What is required: Repeat only the lines below that run from the line with "flex-direction: none ->" to the line with "color: #3b82f6 ->", ends included; skip every picture.

Record excerpts:
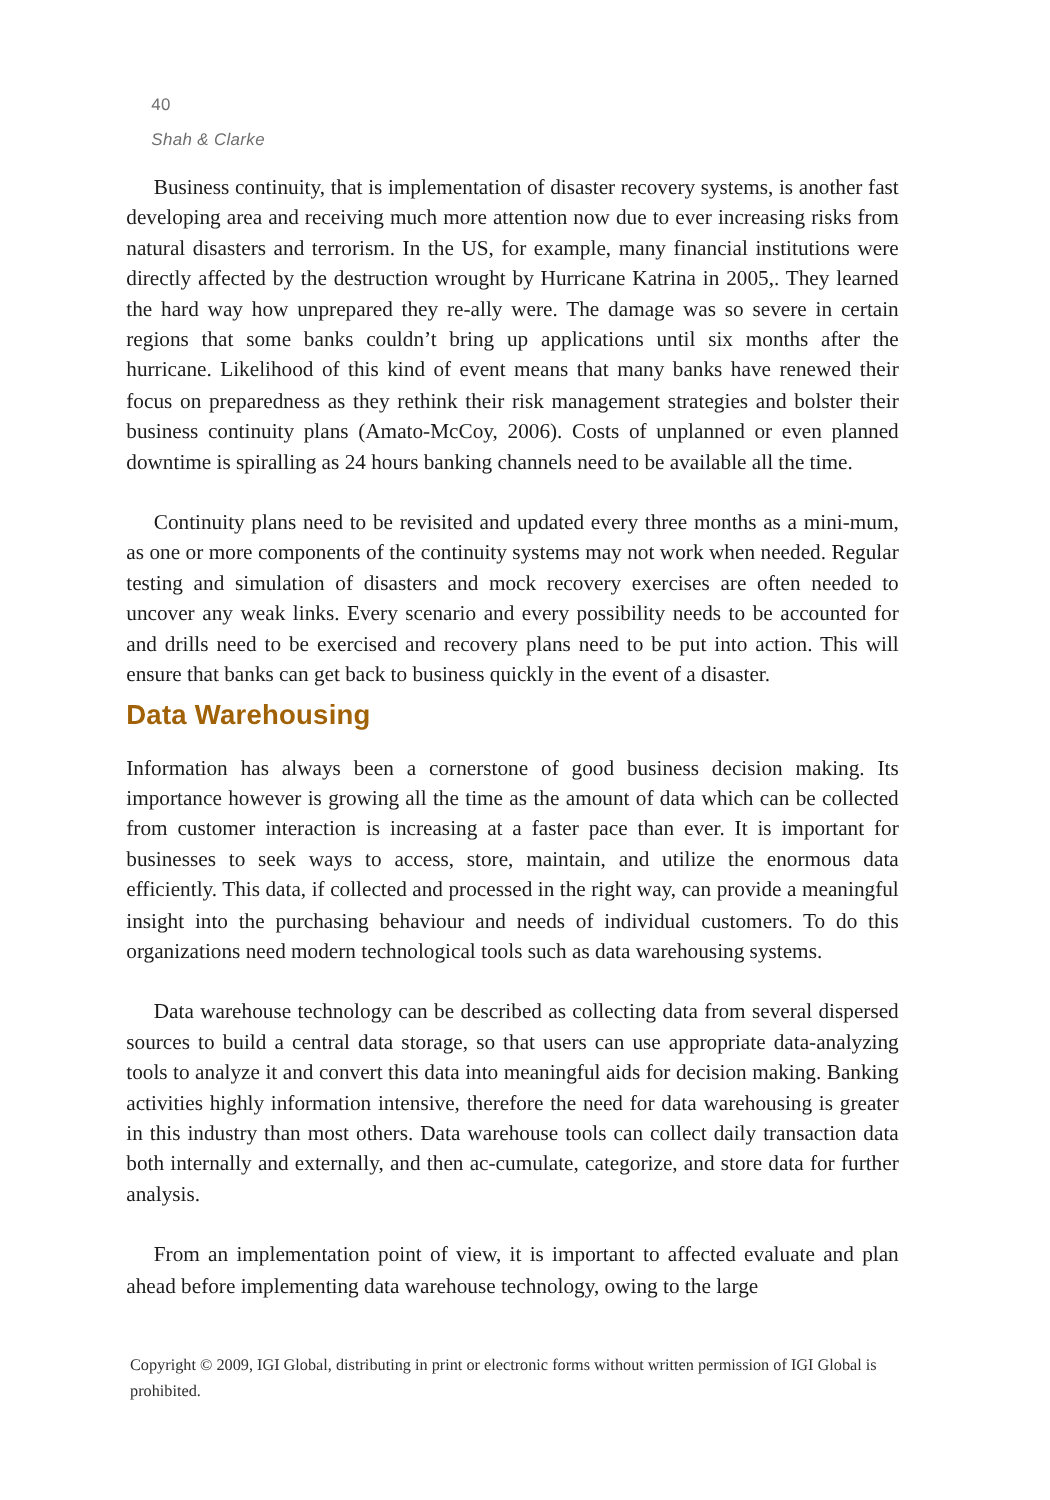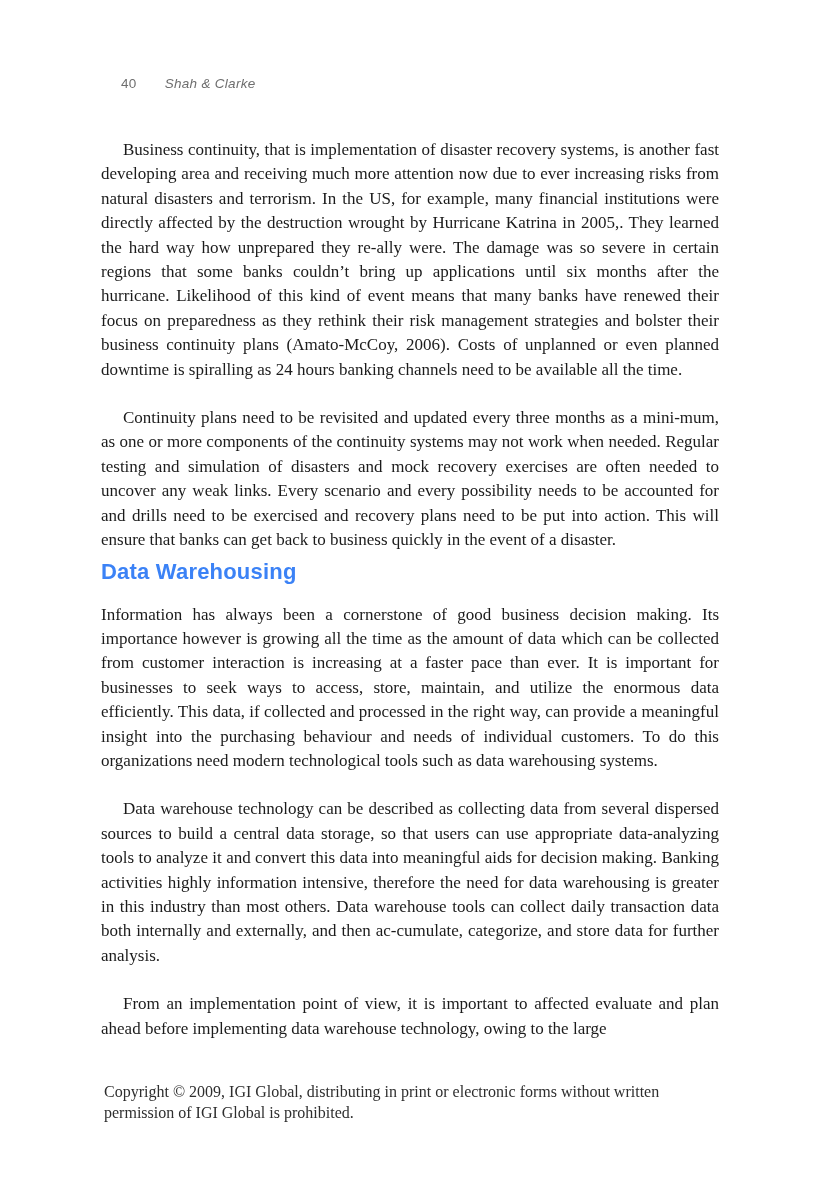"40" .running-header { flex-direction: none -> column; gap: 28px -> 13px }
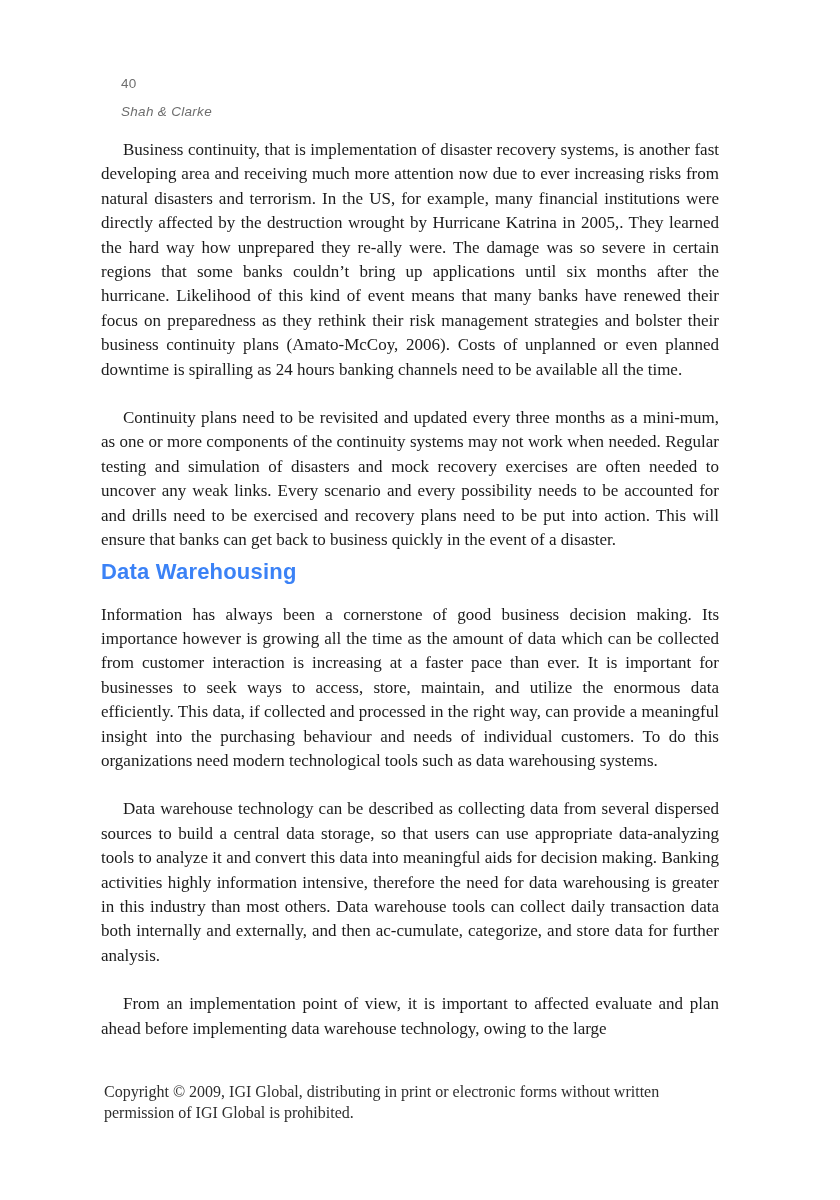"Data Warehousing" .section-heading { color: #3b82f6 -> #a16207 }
--
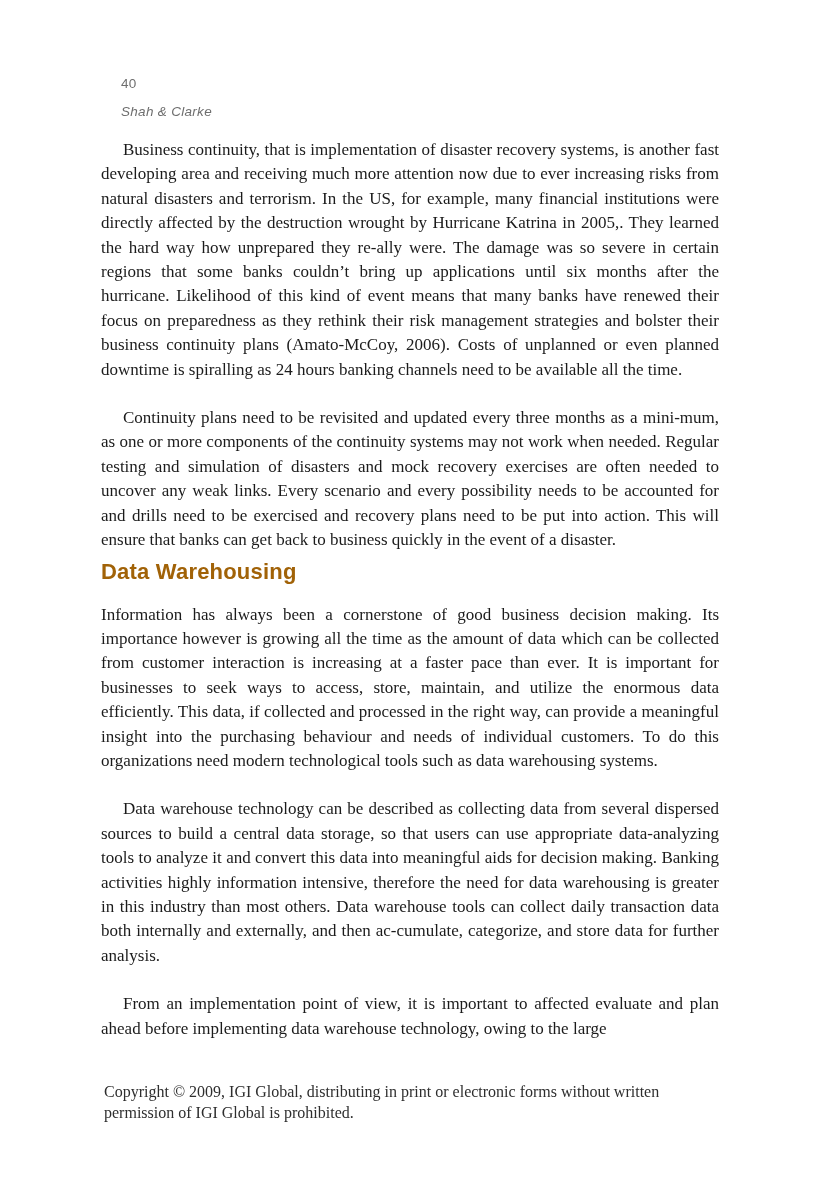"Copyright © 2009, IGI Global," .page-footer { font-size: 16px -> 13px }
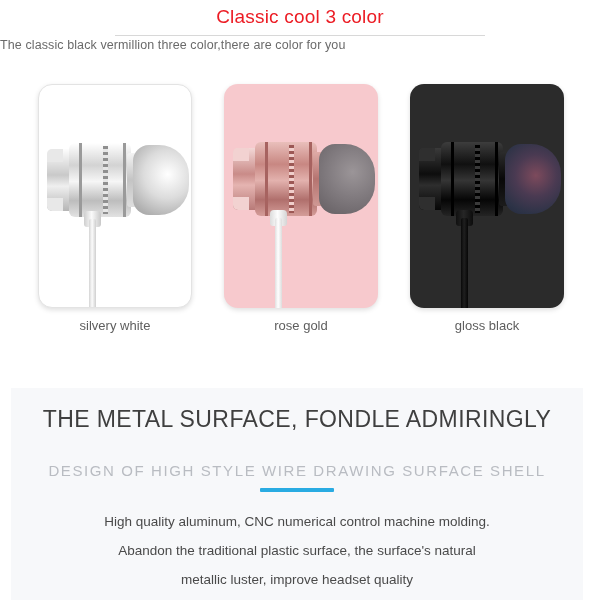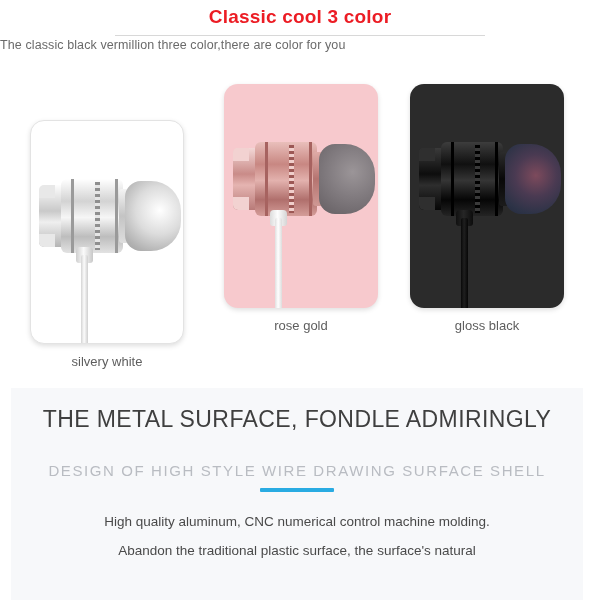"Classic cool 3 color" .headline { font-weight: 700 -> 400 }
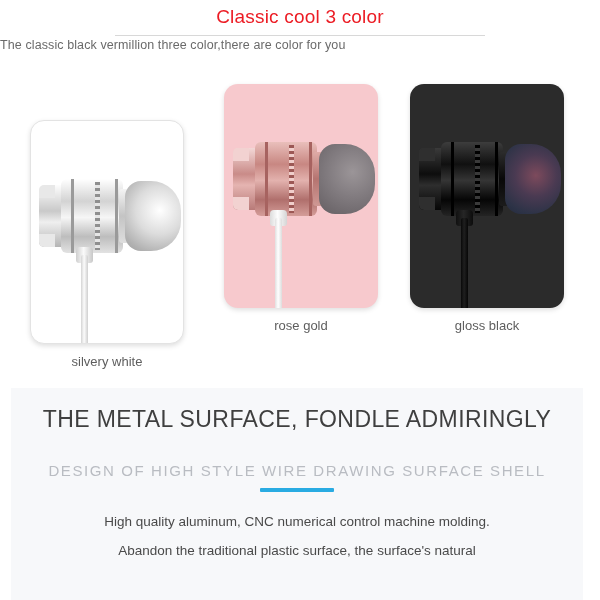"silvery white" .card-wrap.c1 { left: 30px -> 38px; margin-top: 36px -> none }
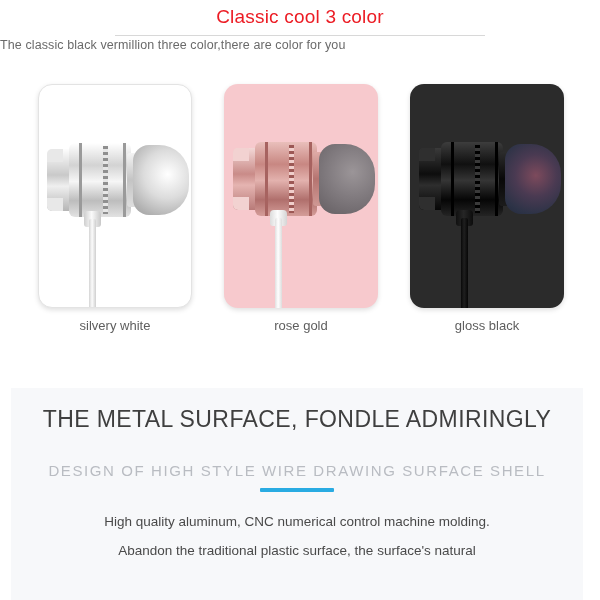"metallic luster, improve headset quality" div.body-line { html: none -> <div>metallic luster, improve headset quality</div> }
* * *
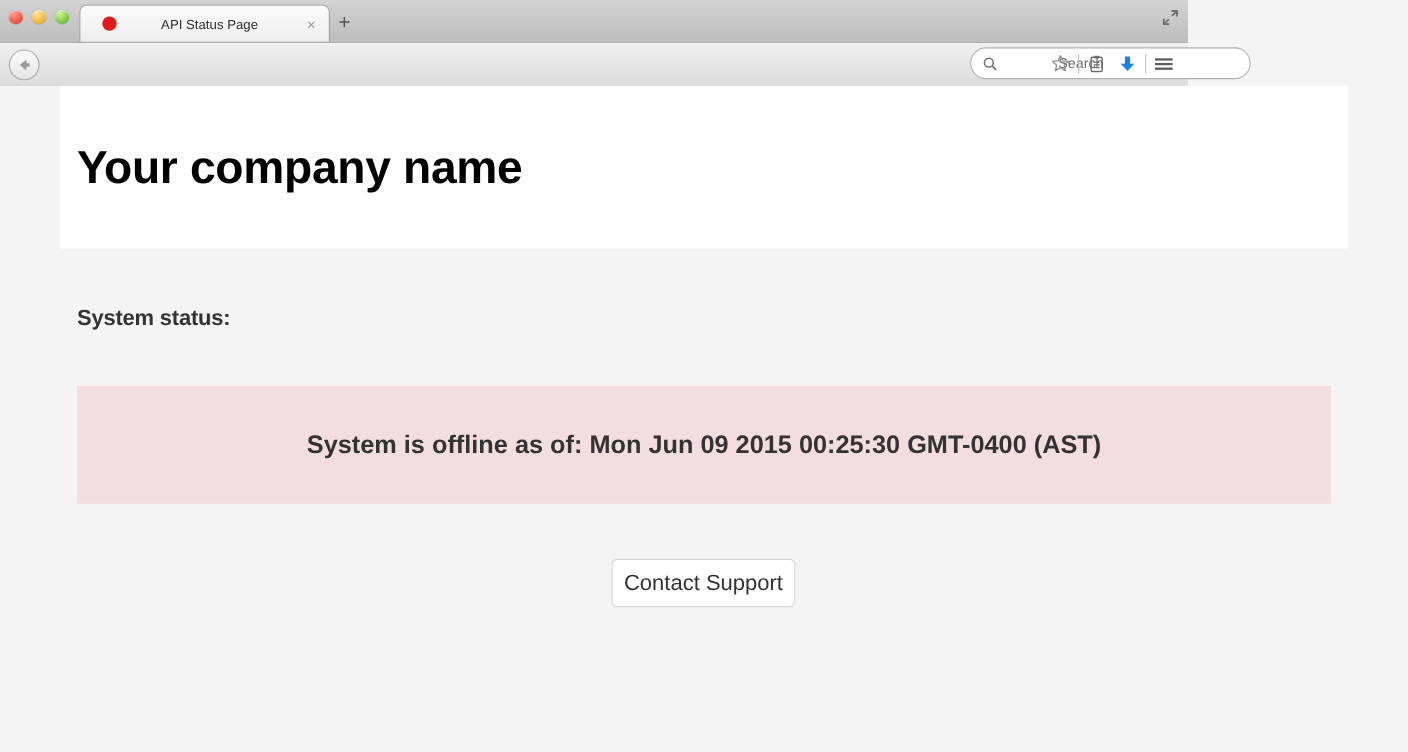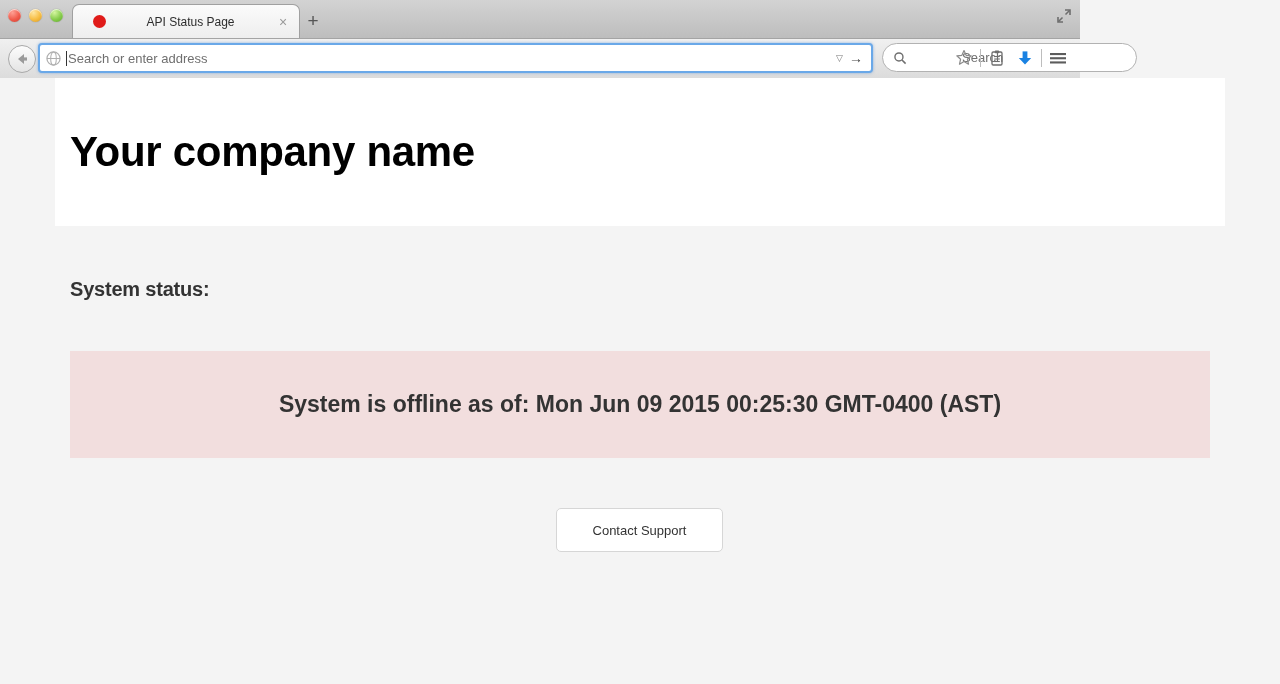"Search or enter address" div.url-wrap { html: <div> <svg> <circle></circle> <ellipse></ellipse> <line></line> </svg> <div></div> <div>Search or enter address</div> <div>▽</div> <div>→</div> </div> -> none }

Your response:
"40" .running-header { flex-direction: none -> column; gap: 28px -> 13px }
"Data Warehousing" .section-heading { color: #3b82f6 -> #a16207 }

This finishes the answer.